4

Writing in Swift, I have a specific need that might be a candidate for type punning. I'm reading files from a disk image where they exist in contiguous 512 byte sectors. A file comes off the disk as a Data struct which is easily converted to a byte array and/or 512 byte DataSlices without making copying necessary.

So far, so good! A file can be represented quickly as a collection of arrays containing 512 UInt8 units. However, some disk sectors, typically containing metadata, are better treated as 256 UInt16 items. Ideally, I'd like to be able to refer to the sectors in memory either way without any copying.

Right now, I'm taking a simple approach in which I copy a sector (needing two copies) into something like:

struct Sector {
    let bytes: [UInt8]
    let words: [UInt16]
    . . .

init() {
    self.bytes = Array(repeating: 0, count: 512)
    self.words = Array(repeating: 0, count: 256)
    . . .

and then refer to sector.words or sector.bytes depending which is appropriate. Luckily, the [UInt16] sectors are much fewer than their byte equivalents, so this isn't too awful; and any given sector is one or the other, I don't have to worry that changing bytes doesn't change words (although that's an accident waiting to happen).

Everything I read decries punning the [UInt8] and [UInt16] arrays, and Swift's "unsafe" memory functions are somewhat intimidating. I'm trying to think of a way to make .words in the above struct occupy the same memory as .bytes and would appreciate some suggestions.

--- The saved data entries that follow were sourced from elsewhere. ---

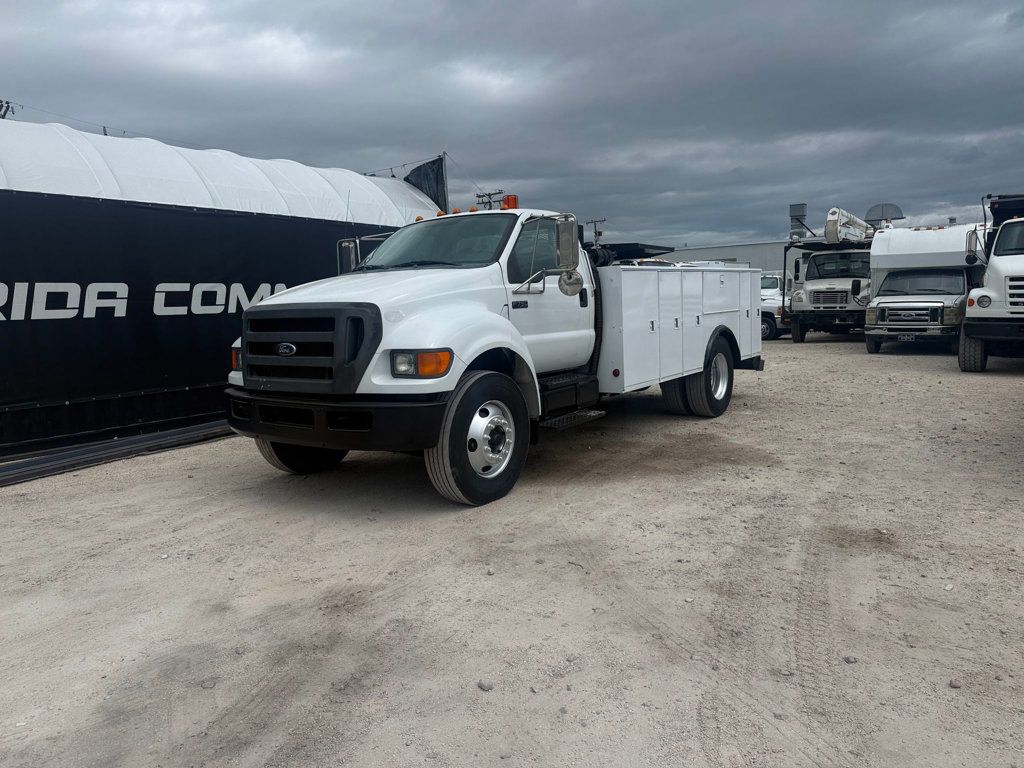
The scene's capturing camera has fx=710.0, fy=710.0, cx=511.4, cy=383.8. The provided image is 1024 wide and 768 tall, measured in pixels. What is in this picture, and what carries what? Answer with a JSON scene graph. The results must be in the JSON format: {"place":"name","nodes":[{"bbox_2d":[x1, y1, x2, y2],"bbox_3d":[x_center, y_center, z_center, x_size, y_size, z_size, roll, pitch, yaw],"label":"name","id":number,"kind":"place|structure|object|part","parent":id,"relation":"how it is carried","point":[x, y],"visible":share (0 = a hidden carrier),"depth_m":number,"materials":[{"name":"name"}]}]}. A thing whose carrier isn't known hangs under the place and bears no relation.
{"place":"outdoors","nodes":[
{"label":"outdoors","id":0,"kind":"place"},
{"bbox_2d":[0,0,1022,250],"label":"sky","id":1,"kind":"structure","parent":0,"point":[838,192],"materials":[{"name":"grey"}]},
{"bbox_2d":[0,329,1023,767],"label":"gravel lot","id":2,"kind":"structure","parent":0,"point":[895,366],"materials":[{"name":"grey gravel"}]},
{"bbox_2d":[0,419,234,485],"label":"black pipe","id":3,"kind":"object","parent":2,"relation":"on","point":[43,461],"visible":0.9,"depth_m":6.76,"materials":[{"name":"black"}]},
{"bbox_2d":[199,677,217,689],"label":"rock","id":4,"kind":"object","parent":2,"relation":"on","point":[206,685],"visible":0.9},
{"bbox_2d":[0,119,443,458],"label":"tent","id":5,"kind":"object","parent":2,"relation":"on","point":[363,179],"visible":0.73,"depth_m":7.93,"materials":[{"name":"white fabric"}]},
{"bbox_2d":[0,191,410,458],"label":"black banner","id":6,"kind":"object","parent":5,"relation":"attached to","point":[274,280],"visible":0.67,"depth_m":7.53,"materials":[{"name":"black fabric"}]},
{"bbox_2d":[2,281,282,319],"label":"lettering","id":7,"kind":"object","parent":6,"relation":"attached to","point":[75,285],"visible":0.87,"depth_m":7.35,"materials":[{"name":"white"}]},
{"bbox_2d":[405,155,448,212],"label":"black flag","id":8,"kind":"object","parent":5,"relation":"attached to","point":[412,173],"visible":0.47,"depth_m":14.21,"materials":[{"name":"fabric"}]},
{"bbox_2d":[477,678,493,691],"bbox_3d":[-0.101,1.170,2.762,0.064,0.034,0.059,4,9,37],"label":"rock","id":9,"kind":"object","parent":2,"relation":"on","point":[482,685],"visible":0.91,"depth_m":2.75,"materials":[{"name":"grey stone"}]},
{"bbox_2d":[216,191,762,508],"bbox_3d":[0.482,-0.690,7.336,2.519,2.442,7.123,4,9,37],"label":"white truck","id":10,"kind":"object","parent":2,"relation":"on","point":[422,405],"visible":0.98,"depth_m":5.45,"materials":[{"name":"white metal"}]},
{"label":"marker light","id":11,"kind":"part","parent":10,"relation":"part of","materials":[{"name":"orange plastic"}]},
{"label":"tire","id":12,"kind":"part","parent":10,"relation":"part of","materials":[{"name":"black rubber"}]},
{"label":"bumper","id":13,"kind":"part","parent":10,"relation":"part of","materials":[{"name":"black"}]},
{"bbox_2d":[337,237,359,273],"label":"side mirror","id":14,"kind":"object","parent":10,"relation":"attached to","point":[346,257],"visible":0.44,"depth_m":6.51,"materials":[{"name":"mirror"}]},
{"label":"headlight","id":15,"kind":"part","parent":10,"relation":"part of","materials":[{"name":"orange"}]},
{"label":"windshield","id":16,"kind":"part","parent":10,"relation":"part of","materials":[{"name":"clear glass"}]},
{"label":"wheel","id":17,"kind":"part","parent":10,"relation":"part of","materials":[{"name":"black rubber"}]},
{"bbox_2d":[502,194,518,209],"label":"beacon light","id":18,"kind":"object","parent":10,"relation":"on","point":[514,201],"visible":0.5,"depth_m":7.51,"materials":[{"name":"orange plastic"}]},
{"label":"mirror","id":19,"kind":"part","parent":10,"relation":"part of","materials":[{"name":"silver"}]},
{"bbox_2d":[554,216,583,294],"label":"side mirror","id":20,"kind":"object","parent":10,"relation":"attached to","point":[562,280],"visible":0.96,"depth_m":6.01,"materials":[{"name":"silver"}]},
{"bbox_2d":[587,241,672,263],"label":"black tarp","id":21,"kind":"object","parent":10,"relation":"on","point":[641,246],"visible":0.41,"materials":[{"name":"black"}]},
{"label":"dual wheels","id":22,"kind":"part","parent":10,"relation":"part of","materials":[{"name":"black rubber"}]},
{"bbox_2d":[760,271,787,339],"bbox_3d":[8.336,-2.523,22.251,2.042,1.987,5.299,4,9,37],"label":"white truck","id":23,"kind":"object","parent":2,"relation":"on","point":[770,282],"visible":0.28,"depth_m":20.54,"materials":[{"name":"white metal"}]},
{"bbox_2d":[781,204,879,342],"bbox_3d":[9.855,-3.154,20.921,2.831,3.563,8.094,4,9,37],"label":"truck","id":24,"kind":"object","parent":2,"relation":"on","point":[804,267],"visible":0.59,"depth_m":19.08,"materials":[{"name":"white metal"}]},
{"bbox_2d":[824,207,875,243],"bbox_3d":[9.871,-4.594,20.942,2.977,1.328,0.915,-8,10,-40],"label":"boom","id":25,"kind":"object","parent":24,"relation":"on","point":[827,231],"visible":0.67,"depth_m":20.41,"materials":[{"name":"white metal"}]},
{"bbox_2d":[864,203,903,226],"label":"satellite dish","id":26,"kind":"object","parent":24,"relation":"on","point":[893,214],"visible":0.54,"depth_m":22.84,"materials":[{"name":"metal"}]},
{"bbox_2d":[843,655,857,663],"bbox_3d":[1.374,1.119,2.885,0.055,0.032,0.055,-2,7,-7],"label":"rock","id":27,"kind":"object","parent":2,"relation":"on","point":[849,661],"visible":0.87,"depth_m":2.87,"materials":[{"name":"grey stone"}]},
{"bbox_2d":[863,224,985,355],"bbox_3d":[9.770,-2.239,16.330,2.260,2.737,6.516,4,9,37],"label":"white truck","id":28,"kind":"object","parent":2,"relation":"on","point":[902,282],"visible":0.72,"depth_m":14.83,"materials":[{"name":"white metal"}]},
{"bbox_2d":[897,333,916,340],"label":"license plate","id":29,"kind":"object","parent":28,"relation":"attached to","point":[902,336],"visible":0.97,"depth_m":14.64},
{"bbox_2d":[948,679,961,688],"bbox_3d":[1.698,1.142,2.709,0.047,0.030,0.050,-3,8,-9],"label":"rock","id":30,"kind":"object","parent":2,"relation":"on","point":[955,685],"visible":0.8,"depth_m":2.70,"materials":[{"name":"grey stone"}]},
{"bbox_2d":[957,193,1023,369],"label":"white truck","id":31,"kind":"object","parent":2,"relation":"on","point":[999,254],"visible":0.99,"depth_m":10.85,"materials":[{"name":"white metal"}]},
{"label":"tire","id":32,"kind":"part","parent":31,"relation":"part of","materials":[{"name":"rubber"}]},
{"bbox_2d":[668,240,788,274],"label":"building","id":33,"kind":"structure","parent":0,"point":[704,250],"materials":[{"name":"grey metal"}]},
{"bbox_2d":[788,203,807,237],"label":"lift bucket","id":34,"kind":"object","parent":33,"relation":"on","point":[793,207],"visible":0.63,"depth_m":34.87,"materials":[{"name":"grey metal"}]},
{"label":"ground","id":35,"kind":"structure","parent":0},
{"bbox_2d":[0,100,16,118],"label":"utility pole","id":36,"kind":"object","parent":35,"relation":"on","point":[5,112],"visible":0.22,"depth_m":21.14,"materials":[{"name":"brown"}]},
{"bbox_2d":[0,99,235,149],"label":"power line","id":37,"kind":"object","parent":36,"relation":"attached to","point":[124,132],"visible":0.73,"depth_m":13.59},
{"bbox_2d":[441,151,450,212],"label":"pole","id":38,"kind":"object","parent":35,"relation":"on","point":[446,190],"visible":0.39,"depth_m":13.56,"materials":[{"name":"grey metal"}]},
{"bbox_2d":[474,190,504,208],"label":"utility pole","id":39,"kind":"object","parent":35,"relation":"on","point":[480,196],"visible":0.2,"depth_m":24.96,"materials":[{"name":"brown"}]},
{"bbox_2d":[587,217,606,243],"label":"utility pole","id":40,"kind":"object","parent":35,"relation":"on","point":[598,233],"visible":0.37,"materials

I'm still working on this .. if I find something worthwhile, I'll share.

RamsayCons
  • 71
  • 3

2 Answers2

3

You're looking for the technique described in https://stackoverflow.com/a/38024025/341994. Keep the data in a Data and access it as an array of UInt8 or UInt16 as desired. (Actually a Data is an array of UInt8, so you'd really only need to do anything special when you want to see it as an array of UInt16.) Example:

extension Data {
    init<T>(fromArray values: [T]) {
        self = values.withUnsafeBytes { Data($0) }
    }
    func toArray<T>(type: T.Type) -> [T] where T: ExpressibleByIntegerLiteral {
        var array = Array<T>(repeating: 0, count: self.count/MemoryLayout<T>.stride)
        _ = array.withUnsafeMutableBytes { copyBytes(to: $0) }
        return array
    }
}

let eights : [UInt8] = [1,2,3,4]
let data = Data(fromArray:eights)
let sixteens = data.toArray(type: UInt16.self)
print(sixteens) // 513, 1027

That's the right answer, assuming the right endianity;

  • 0b00000001 is 1
  • 0b00000010 is 2

So, assuming lo-byte hi-byte:

  • 0b0000001000000001 is 513
matt
  • 515,959
  • 87
  • 875
  • 1,141
0

Move that into the type!

struct Sector<Datum: FixedWidthInteger> {
  let data: [Datum]

  init() {
    data = .init(repeating: 0, count: 0x1000 / Datum.bitWidth)
  }
}

typealias Byte = UInt8
typealias Word = UInt16

Sector<Byte>().data.count  // 512
Sector<Word>().data.count  // 256
  • But then each sector can be seen only one way. The problem is to represent any given sector freely _either_ way. Basically it's a Swift version of a C union. – matt May 11 '20 at 02:34
  • Protocols ! –  May 11 '20 at 02:35